When you start dating someone new you generally worry about things like whether their family will like you or if they’re a good kisser, I can’t say that in my 7 years or so of dating, I’d ever worried about whether they supported equal rights. Some people, I’ve found, have a relationship check list. A few deal breakers, some indulgences and maybe a fetish or too secretly slipped in there. Eye colour, senses of humour, shoe size, career, bank accounts, whips and a 6 month lease. Mine has always included the following: they must be taller than me, a non-smoker, smart, motivated and care about their appearance. If they’re willing to have an open mind in the bedroom that won’t hurt their chances either. After this recent encounter I’m going to have to consider expanding my list.

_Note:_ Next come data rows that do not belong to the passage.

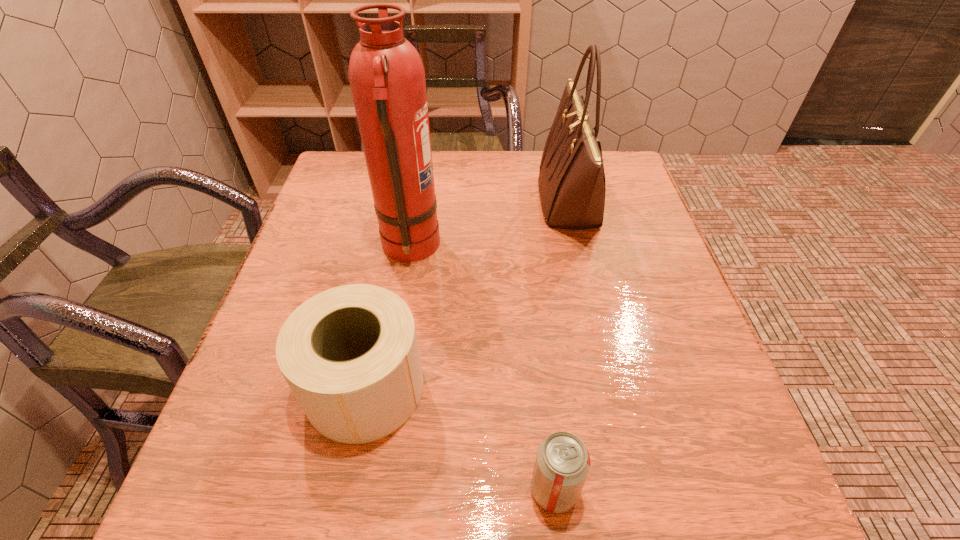
Locate an element on the screen. vacant space located on the front-facing side of the third shortest object is located at coordinates (425, 201).

Image resolution: width=960 pixels, height=540 pixels. I want to click on free space located 0.110m on the front of the second shortest object, so click(338, 523).

I want to click on blank space located 0.060m on the left of the third object from left to right, so tap(489, 490).

You are a GUI agent. You are given a task and a screenshot of the screen. Output one action in this format:
    pyautogui.click(x=<x>, y=<y>)
    Task: Click on the object located in the far edge section of the desktop
    The image size is (960, 540).
    Given the screenshot: What is the action you would take?
    pyautogui.click(x=572, y=187)

The height and width of the screenshot is (540, 960). Identify the location of object present at the near edge. (562, 464).

At what (x,y) coordinates should I click in order to perform the action: click on object present at the left edge. Please return your answer as a coordinate pair (x, y). The height and width of the screenshot is (540, 960). Looking at the image, I should click on (350, 355).

Locate an element on the screen. This screenshot has width=960, height=540. object present at the right edge is located at coordinates (572, 187).

You are a GUI agent. You are given a task and a screenshot of the screen. Output one action in this format:
    pyautogui.click(x=<x>, y=<y>)
    Task: Click on the object located at the far right corner
    This screenshot has height=540, width=960.
    Given the screenshot: What is the action you would take?
    pyautogui.click(x=572, y=187)

In the image, there is a desktop. What are the coordinates of `free space at the far edge` in the screenshot? It's located at (519, 163).

Locate an element on the screen. The image size is (960, 540). vacant region at the near edge is located at coordinates (501, 468).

Trying to find a way to casually drop ‘So what do you think of Vladmir Putin?’ into a conversation may prove difficult, but necessary. I created my checklist while I was still wearing a school uniform every day, listening to Jesse McCartney and had posters of Adam Brody on my wall, but apparently this is one of those things grown ups need to think about when dating that I still haven’t adjusted to.
Probably the weirdest part of this encounter is how it ended. Rather than storm out in indignation, I stayed. I stayed throughout the argument out of shock, a desire to make my point and because some strange part of me was actually interested in this rare and passionate creature. I wanted to know how he’d come to these conclusions, how he’d ended up on the total opposite side of the spectrum to me even though we’d been brought up in the same time and society. By the end of our argument it was about 4am, I was half an hour from home and was filled with a burning desire to have the last say. So in true Lorelai Gilmore fashion, I crawled into bed next to him, rolled over and stewed in my own stubbornness. I laid there and contemplated how one was supposed to date someone with whom they shared completely opposite views. I feel that those views are a representation of more fundamental aspects of someone’s character. But surely people had made it work before? We hadn’t spoken for about ten minutes when I asked him how much longer he thought the two of us would be hanging out.
“Probably not much longer” was all I got.
But it seems he was just as intrigued and drawn in by my passion for what I believed in as I was by his, because he invited me to dinner a few days later, and I went. I don’t know if people like us could ever have a real, long-term relationship, although I know now that I won’t be having one with him, but I couldn’t resist the opportunity for another deep sea dive into his mind. I got sucked in by my own inability to walk away from a debate. But regardless of how all that turns out, at least I know one good thing came from this experience, my newfound interest in politics is bound to help me understand all the jokes I’ve been missing on The Simpsons all these years.